◆ Given passage
The following table sets forth information concerning all cash and non-cash compensation awarded to, earned by or paid to our Chief Executive Officer and the other(1 executive officer with compensation exceeding $100,000 during the fiscal years ended April 30, 2020 and 2019 (each a "Named Executive Officer").

SUMMARY COMPENSATION TABLE

Name and Principal Position Year Salary
($)
 Bonus
($)
 Option Awards
($)(2)
 All Other Compensation
($)
 Total
($)
Jeffrey Thompson  2020  $153,333  $—    $—    $—    $153,333 
Chief Executive Officer and President  2019  $—    $—    $—    $—    $—   
                          
Jonathan Read  2020  $10,000   —     —     —    $10,000 
Chief Executive Officer (1)  2019  $240,000   —     —     —    $240,000 

(1)Mr. Read resigned as the Company’s Chief Executive Officer in May 2019.

2019 Equity Incentive Plan

On May 24, 2019, the holders of the majority of the Company’s common stock approved the Company’s 2019 Equity Incentive Plan (the “Plan”). The Plan provides for the award of stock options (incentive and non-qualified), stock awards and stock appreciation rights to officers, directors, employees and consultants who provide services to the Company.

The terms of awards under the Plan are made by the Board, or by a compensation committee appointed by the Board. The Company has reserved 10,500,000,000 shares (before the 1,200 to 1 reverse stock split) for issuance under the Plan. The Board may terminate the Plan at any time. Unless sooner terminated, the Plan will terminate ten years after the effective date of the Plan. All vested or unvested awards are immediately forfeited at the option of the Board in the event that the recipient performs certain acts against the interests of the Company as described in the Plan. The number of shares of common stock covered by each outstanding stock right, and the number of shares of common stock which have been authorized for issuance under the Plan as well as the price per share of common stock (or cash, as applicable) covered by each such outstanding option or SAR, shall be proportionately adjusted for any increases or decrease in the number of issued shares of common stock resulting from a stock split, reverse stock split, stock dividend, combination or reclassification, or any other increase or decrease in the number of issued shares of common stock effected without receipt of consideration by the Company.

◆ Dataset excerpts
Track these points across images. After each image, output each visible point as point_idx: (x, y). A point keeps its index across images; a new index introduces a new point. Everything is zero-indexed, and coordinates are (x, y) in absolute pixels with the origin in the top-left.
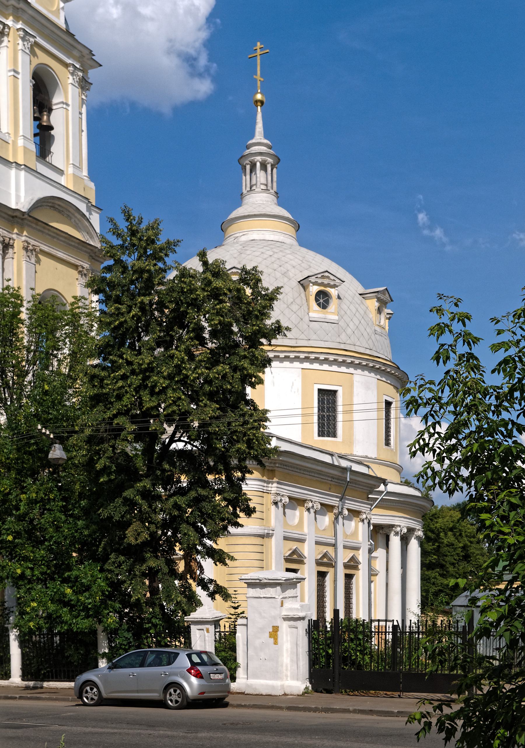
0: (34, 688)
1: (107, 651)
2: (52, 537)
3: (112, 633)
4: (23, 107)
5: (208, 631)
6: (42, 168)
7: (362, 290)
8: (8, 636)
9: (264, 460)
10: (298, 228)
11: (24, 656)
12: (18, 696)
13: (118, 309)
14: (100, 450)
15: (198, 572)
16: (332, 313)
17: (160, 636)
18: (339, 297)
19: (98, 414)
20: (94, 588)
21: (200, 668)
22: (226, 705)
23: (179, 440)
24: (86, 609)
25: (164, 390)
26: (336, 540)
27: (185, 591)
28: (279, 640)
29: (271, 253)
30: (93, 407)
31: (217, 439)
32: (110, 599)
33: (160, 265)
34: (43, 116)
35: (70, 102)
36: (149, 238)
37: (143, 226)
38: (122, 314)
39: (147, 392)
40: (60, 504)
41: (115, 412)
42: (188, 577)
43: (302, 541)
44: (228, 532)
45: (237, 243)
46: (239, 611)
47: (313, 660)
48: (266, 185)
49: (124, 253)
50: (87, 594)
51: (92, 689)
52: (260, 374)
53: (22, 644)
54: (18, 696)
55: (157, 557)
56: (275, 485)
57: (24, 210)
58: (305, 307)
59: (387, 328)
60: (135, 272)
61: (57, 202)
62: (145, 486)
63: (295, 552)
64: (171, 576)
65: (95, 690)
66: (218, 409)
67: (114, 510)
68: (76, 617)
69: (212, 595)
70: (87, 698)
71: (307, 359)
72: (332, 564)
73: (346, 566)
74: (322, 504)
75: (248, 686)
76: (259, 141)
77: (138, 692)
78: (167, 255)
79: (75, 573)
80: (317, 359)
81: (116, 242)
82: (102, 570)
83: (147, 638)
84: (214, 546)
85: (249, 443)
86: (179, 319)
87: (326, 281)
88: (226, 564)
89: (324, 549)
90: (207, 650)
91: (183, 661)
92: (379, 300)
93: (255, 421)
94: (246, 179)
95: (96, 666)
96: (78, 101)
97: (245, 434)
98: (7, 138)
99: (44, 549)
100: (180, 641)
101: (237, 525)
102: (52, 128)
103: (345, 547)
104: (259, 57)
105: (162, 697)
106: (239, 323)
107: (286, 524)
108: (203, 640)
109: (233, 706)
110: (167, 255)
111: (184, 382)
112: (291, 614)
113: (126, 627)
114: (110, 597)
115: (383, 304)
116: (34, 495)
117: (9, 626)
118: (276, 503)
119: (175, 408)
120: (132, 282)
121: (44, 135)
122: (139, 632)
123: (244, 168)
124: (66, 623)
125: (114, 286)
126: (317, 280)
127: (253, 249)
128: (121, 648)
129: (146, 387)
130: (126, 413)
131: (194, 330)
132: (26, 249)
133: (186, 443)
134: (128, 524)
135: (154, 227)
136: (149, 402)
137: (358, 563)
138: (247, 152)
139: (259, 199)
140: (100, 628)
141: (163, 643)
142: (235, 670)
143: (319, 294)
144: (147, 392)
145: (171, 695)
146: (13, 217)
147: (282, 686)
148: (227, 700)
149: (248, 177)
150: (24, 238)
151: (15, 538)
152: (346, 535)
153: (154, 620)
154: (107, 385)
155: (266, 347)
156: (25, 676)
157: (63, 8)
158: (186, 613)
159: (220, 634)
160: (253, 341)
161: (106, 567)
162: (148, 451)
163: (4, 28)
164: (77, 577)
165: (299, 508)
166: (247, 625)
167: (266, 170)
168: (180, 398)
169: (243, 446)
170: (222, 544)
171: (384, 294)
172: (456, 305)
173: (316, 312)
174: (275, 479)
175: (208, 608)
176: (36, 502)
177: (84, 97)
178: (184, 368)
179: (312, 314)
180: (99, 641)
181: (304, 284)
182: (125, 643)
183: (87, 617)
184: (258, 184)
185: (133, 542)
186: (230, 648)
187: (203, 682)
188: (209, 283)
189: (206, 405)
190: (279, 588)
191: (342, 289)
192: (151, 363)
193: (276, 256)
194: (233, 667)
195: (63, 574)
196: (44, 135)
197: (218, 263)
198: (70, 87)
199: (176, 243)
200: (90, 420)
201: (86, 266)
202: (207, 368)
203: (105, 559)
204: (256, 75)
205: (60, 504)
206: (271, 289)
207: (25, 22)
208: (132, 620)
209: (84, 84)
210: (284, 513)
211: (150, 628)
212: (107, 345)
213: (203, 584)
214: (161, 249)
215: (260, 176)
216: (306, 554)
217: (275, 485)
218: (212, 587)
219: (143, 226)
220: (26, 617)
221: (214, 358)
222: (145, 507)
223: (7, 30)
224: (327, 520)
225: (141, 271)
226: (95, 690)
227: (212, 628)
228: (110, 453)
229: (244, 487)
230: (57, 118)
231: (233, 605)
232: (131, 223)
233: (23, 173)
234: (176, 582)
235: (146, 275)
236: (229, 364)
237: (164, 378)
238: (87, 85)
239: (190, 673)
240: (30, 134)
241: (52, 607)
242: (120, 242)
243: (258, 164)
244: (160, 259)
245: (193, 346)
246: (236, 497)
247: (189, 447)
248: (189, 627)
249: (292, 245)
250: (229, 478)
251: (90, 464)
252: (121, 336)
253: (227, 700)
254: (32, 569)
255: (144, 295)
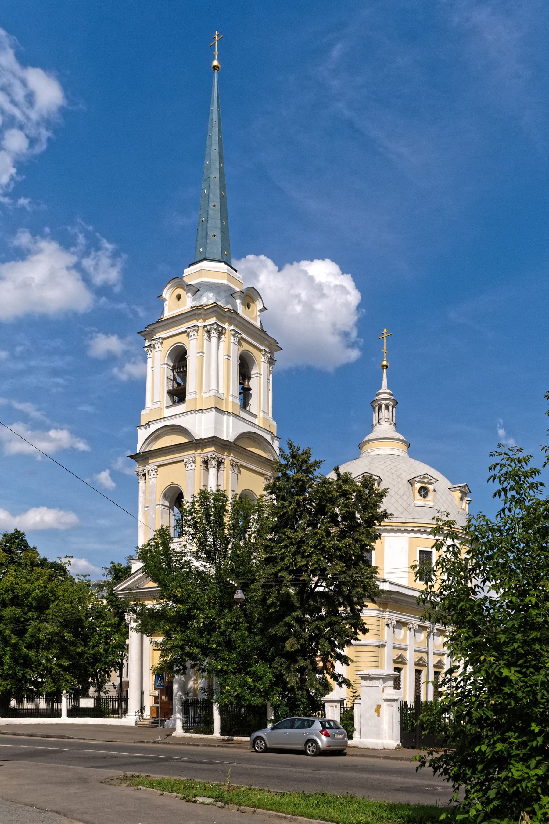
0: (228, 740)
1: (273, 718)
2: (239, 646)
3: (276, 708)
4: (233, 377)
5: (336, 707)
6: (243, 415)
7: (450, 485)
8: (213, 707)
9: (375, 599)
10: (409, 446)
11: (222, 719)
12: (217, 745)
13: (283, 504)
14: (270, 592)
15: (331, 670)
16: (429, 501)
17: (306, 710)
18: (434, 491)
19: (270, 569)
20: (265, 679)
21: (328, 730)
22: (345, 754)
23: (321, 586)
24: (260, 692)
25: (310, 555)
26: (428, 649)
27: (322, 681)
28: (381, 714)
29: (390, 463)
30: (266, 565)
31: (344, 585)
32: (276, 686)
33: (310, 476)
34: (245, 382)
35: (262, 373)
36: (303, 460)
37: (300, 452)
38: (286, 507)
39: (300, 556)
40: (246, 625)
41: (279, 568)
42: (325, 672)
43: (405, 649)
44: (351, 644)
45: (369, 456)
46: (357, 694)
47: (403, 729)
48: (389, 419)
49: (288, 469)
50: (260, 682)
51: (261, 742)
52: (373, 544)
53: (221, 713)
54: (217, 745)
55: (305, 660)
56: (388, 613)
57: (231, 441)
58: (412, 497)
59: (467, 510)
60: (294, 481)
61: (252, 435)
62: (298, 615)
63: (400, 657)
64: (314, 672)
65: (263, 742)
66: (345, 566)
67: (278, 630)
68: (254, 696)
69: (340, 684)
70: (258, 747)
71: (412, 531)
72: (425, 665)
73: (435, 666)
74: (419, 626)
75: (360, 743)
76: (384, 391)
77: (289, 744)
78: (314, 470)
79: (253, 669)
80: (419, 531)
81: (283, 462)
82: (270, 667)
83: (298, 710)
84: (342, 653)
85: (364, 588)
86: (321, 510)
87: (426, 480)
88: (349, 665)
89: (420, 655)
90: (335, 720)
91: (317, 726)
92: (461, 492)
93: (368, 573)
94: (375, 416)
95: (266, 727)
96: (267, 371)
97: (362, 582)
98: (222, 397)
99: (235, 654)
100: (319, 713)
101: (357, 639)
102: (250, 389)
103: (434, 654)
104: (385, 338)
105: (304, 748)
106: (360, 512)
107: (394, 638)
108: (333, 713)
109: (349, 755)
110: (314, 470)
111: (323, 550)
112: (389, 697)
113: (285, 703)
114: (276, 684)
115: (464, 494)
116: (229, 620)
117: (214, 701)
118: (388, 625)
119: (317, 566)
120: (292, 487)
121: (245, 394)
122: (293, 706)
123: (374, 408)
124: (248, 700)
125: (281, 490)
126: (420, 480)
127: (379, 460)
128: (282, 717)
129: (299, 552)
130: (286, 569)
131: (330, 517)
132: (232, 465)
133: (325, 587)
134: (287, 638)
135: (307, 453)
136: (301, 562)
137: (443, 664)
138: (377, 398)
139: (384, 427)
140: (269, 704)
141: (308, 714)
142: (353, 732)
143: (421, 488)
144: (300, 556)
145: (309, 747)
146: (225, 445)
147: (382, 743)
148: (345, 751)
149: (377, 414)
150: (231, 458)
151: (217, 646)
152: (435, 646)
153: (302, 699)
154: (275, 551)
155: (377, 526)
156: (222, 733)
157: (259, 315)
158: (323, 695)
159: (344, 709)
160: (369, 523)
161: (273, 665)
162: (300, 593)
163: (222, 330)
164: (255, 672)
165: (404, 628)
166: (360, 704)
167: (388, 410)
168: (320, 560)
169: (360, 590)
170: (346, 651)
171: (465, 488)
172: (447, 516)
173: (419, 500)
174: (388, 610)
175: (339, 692)
176: (231, 624)
177: (271, 369)
178: (324, 541)
179: (416, 502)
180: (268, 712)
181: (411, 482)
182: (284, 713)
183: (261, 696)
184: (383, 418)
185: (289, 649)
186: (350, 718)
187: (329, 739)
188: (340, 487)
189: (337, 564)
190: (381, 680)
191: (436, 485)
192: (303, 537)
193: (393, 464)
194: (351, 730)
195: (247, 669)
196: (245, 394)
197: (347, 475)
198: (262, 363)
199: (321, 462)
200: (263, 575)
201: (270, 474)
202: (338, 541)
203: (272, 660)
204: (383, 349)
205: (246, 625)
206: (381, 490)
207: (235, 326)
208: (289, 699)
209: (271, 361)
210: (394, 632)
211: (300, 704)
212: (276, 526)
213: (335, 677)
214: (311, 466)
215: (385, 413)
216: (408, 657)
217: (388, 613)
218: (340, 679)
219: (300, 452)
220: (223, 696)
221: (343, 535)
222: (298, 628)
223: (224, 331)
224: (422, 636)
225: (297, 480)
226: (263, 742)
227: (338, 705)
228: (276, 594)
229: (361, 615)
230: (253, 383)
231: (353, 691)
232: (293, 450)
233: (231, 418)
234: (317, 675)
235: (300, 483)
236: (353, 538)
237: (311, 547)
238: (273, 361)
239: (322, 733)
240: (236, 394)
241: (239, 690)
242: (285, 462)
243: (383, 406)
244: (310, 472)
245: (330, 527)
246: (356, 622)
247: (327, 589)
248: (324, 705)
249: (405, 457)
250: (353, 610)
251: (263, 601)
252: (286, 521)
253: (345, 751)
254: (227, 666)
255: (299, 495)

◆ Set exercise
Reproduce the executive compensation text above word for word, from its first line to its last.

◆ Result of this task
The following table sets forth information concerning all cash and non-cash compensation awarded to, earned by or paid to our Chief Executive Officer and the other(1 executive officer with compensation exceeding $100,000 during the fiscal years ended April 30, 2020 and 2019 (each a "Named Executive Officer").

SUMMARY COMPENSATION TABLE

Name and Principal Position Year Salary
($)
 Bonus
($)
 Option Awards
($)(2)
 All Other Compensation
($)
 Total
($)
Jeffrey Thompson  2020  $153,333  $—    $—    $—    $153,333 
Chief Executive Officer and President  2019  $—    $—    $—    $—    $—   
                          
Jonathan Read  2020  $10,000   —     —     —    $10,000 
Chief Executive Officer (1)  2019  $240,000   —     —     —    $240,000 

(1)Mr. Read resigned as the Company’s Chief Executive Officer in May 2019.

2019 Equity Incentive Plan

On May 24, 2019, the holders of the majority of the Company’s common stock approved the Company’s 2019 Equity Incentive Plan (the “Plan”). The Plan provides for the award of stock options (incentive and non-qualified), stock awards and stock appreciation rights to officers, directors, employees and consultants who provide services to the Company.

The terms of awards under the Plan are made by the Board, or by a compensation committee appointed by the Board. The Company has reserved 10,500,000,000 shares (before the 1,200 to 1 reverse stock split) for issuance under the Plan. The Board may terminate the Plan at any time. Unless sooner terminated, the Plan will terminate ten years after the effective date of the Plan. All vested or unvested awards are immediately forfeited at the option of the Board in the event that the recipient performs certain acts against the interests of the Company as described in the Plan. The number of shares of common stock covered by each outstanding stock right, and the number of shares of common stock which have been authorized for issuance under the Plan as well as the price per share of common stock (or cash, as applicable) covered by each such outstanding option or SAR, shall be proportionately adjusted for any increases or decrease in the number of issued shares of common stock resulting from a stock split, reverse stock split, stock dividend, combination or reclassification, or any other increase or decrease in the number of issued shares of common stock effected without receipt of consideration by the Company.